自20世紀90年代初以來, 我國大體上經歷了四次較大規模的會計制度改革, 分別是1993、1998、2001和2006年的會計改革。在會計制度中積極貫徹穩健性原則, 提高報告主體的盈余穩健性, 是我國1993—2005年會計改革的主基調。1993年的會計改革要求會計核算應當遵循穩健性原則的要求, 合理核算可能發生的損失和費用。1998年實施的《股份有限公司會計制度》進一步強調了對可能發生的損失和費用的會計處理。1999年修訂的《會計法》第二十六條特別規定, 公司、企業的會計核算要貫徹穩健性原則。這是新修訂的《會計法》實現的重要突破之一(劉玉廷, 2003) , 也奠定了我國2001年會計改革的總體思路: 積極采納國際通行的做法, 在會計要素的確認、計量等技術層面全面貫徹穩健性原則?梢钥闯, 在我國1993—2005年的會計改革過程中, 會計制度層面對穩健性原則的運用得以逐步強化。2006年會計制度改革的主要目標則是與國際財務報告準則( IFRS) 的全面趨同。新會計準則采納了資產負債觀的理念, 改變了主要以強化穩健性原則運用的思路, 擴大了公允價值計量屬性的使用范圍。但《企業會計準則——基本準則》仍然要求企業對交易或者事項進行會計確認、計量和報告時應當貫徹穩健性(審慎性) 原則。并進一步擴大了資產減值損失的確認范圍, 而且, 大多數資產(主要指長期資產和資產組) 減值損失一經確認就不允許轉回, 這表明, 對這些資產而言, 在任何時點通常都不能確認重估增值利得。
會計制度改革為什么以強化穩健性原則的運用為主要基調? 在公允價值計量屬性廣泛運用的同時, 世界各國會計準則為什么仍普遍要求貫徹穩健性原則? 本文試圖從理論和制度層面對這些問題進行探討。
二、盈余穩健性的理論解釋及在我國的適用性評價
Watts (1993) , Basu (1997) , Holthausen, Watts (2001) 和Watts (2003) 認為, 穩健性主要是應契約、訴訟、稅收和政治的要求而產生。

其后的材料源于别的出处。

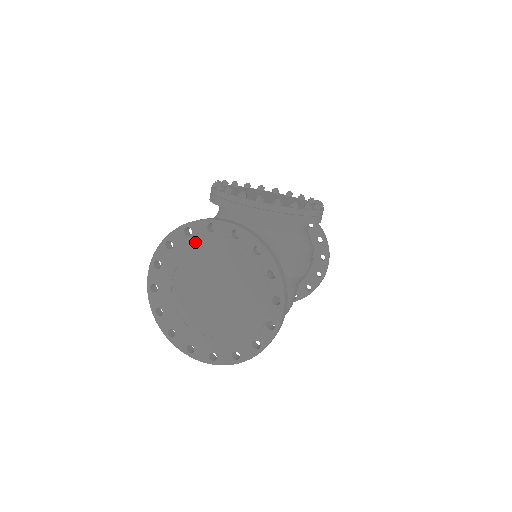
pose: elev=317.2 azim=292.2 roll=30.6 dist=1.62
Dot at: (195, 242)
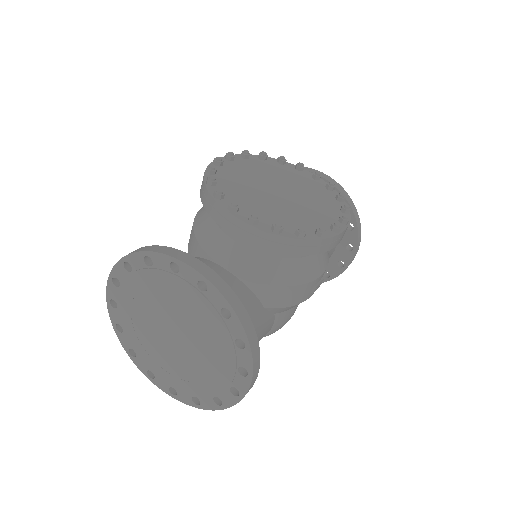
Dot at: (155, 276)
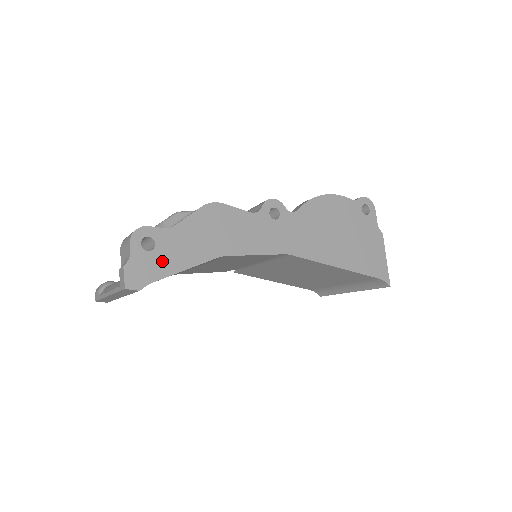
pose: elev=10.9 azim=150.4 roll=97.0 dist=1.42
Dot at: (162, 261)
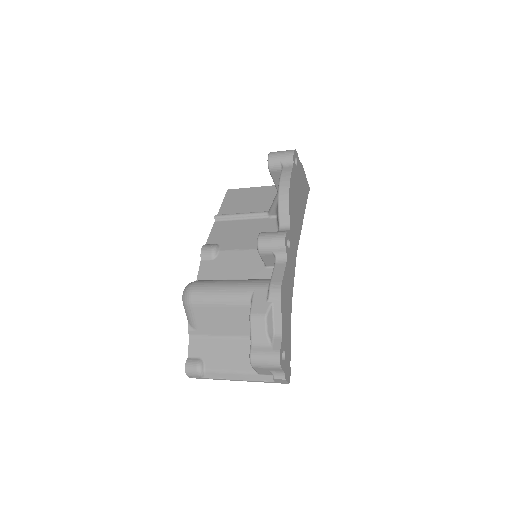
Dot at: (288, 351)
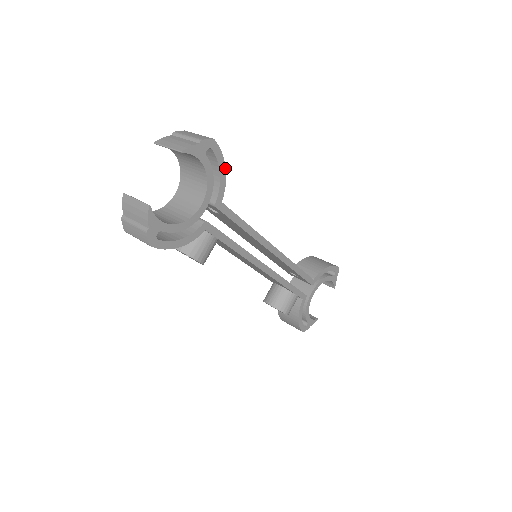
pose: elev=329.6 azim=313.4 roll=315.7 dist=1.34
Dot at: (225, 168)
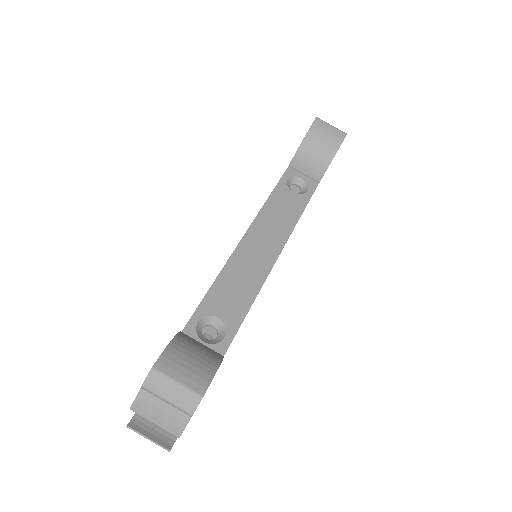
Dot at: (219, 365)
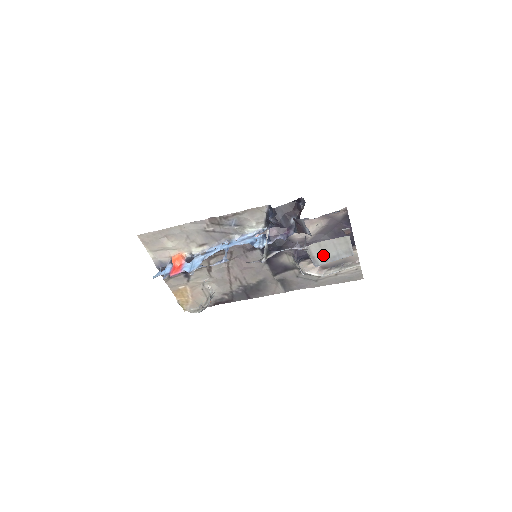
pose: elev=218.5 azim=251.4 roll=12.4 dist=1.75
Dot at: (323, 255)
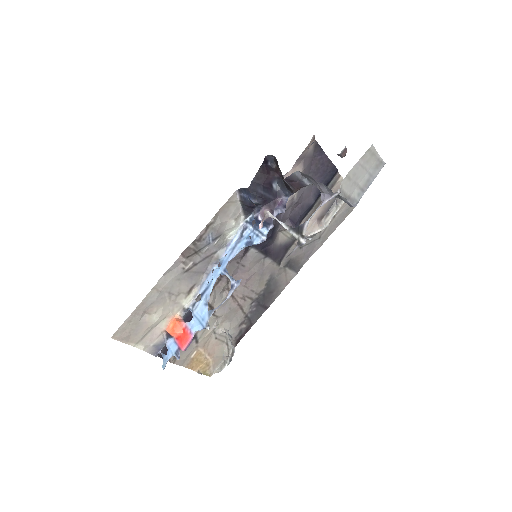
Dot at: (356, 187)
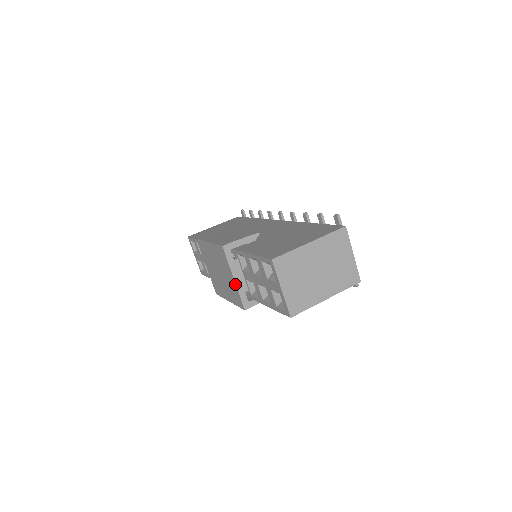
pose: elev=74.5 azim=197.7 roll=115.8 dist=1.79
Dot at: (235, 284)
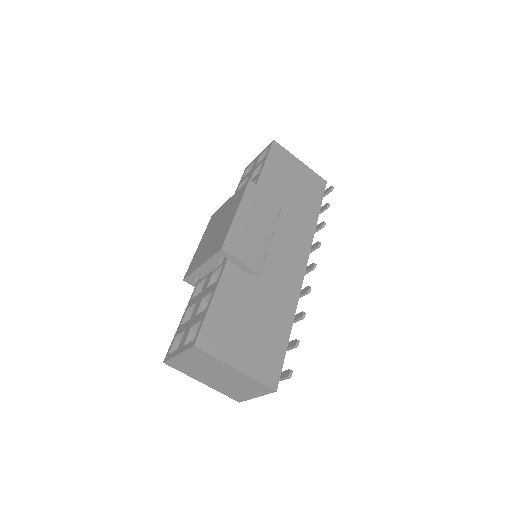
Dot at: (198, 267)
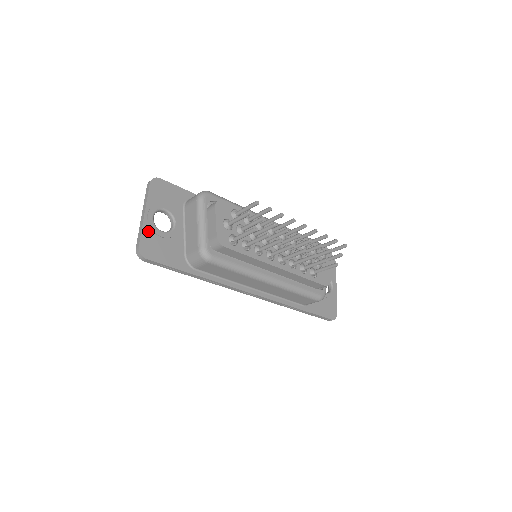
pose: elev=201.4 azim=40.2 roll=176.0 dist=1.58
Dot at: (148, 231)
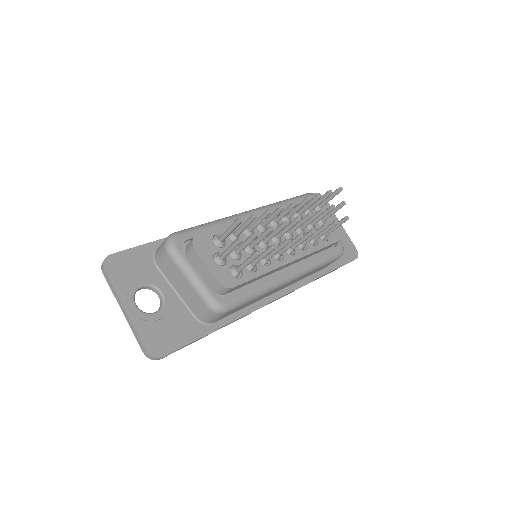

其中, 契約和訴訟可能是穩健性兩個最重要的解釋。并且認為, 契約、訴訟、稅收和政治因素可以為美國近30年來會計實務中穩健性的提高提供解釋。這些因素主要是基于公司治理和公司或準則制定機構自身利益的考慮而提出的, 然而, 準則制定過程中應在多大程度考慮這些因素, 比如, 準則制定過程中是否應考慮信息的不對稱以及使管理者免于遭受訴訟而擴大利得和損失的不對稱確認程度? 一直是一個富有爭議的問題。進一步而言, 這實際上涉及到準則制定中的中立觀和經濟后果觀的爭論。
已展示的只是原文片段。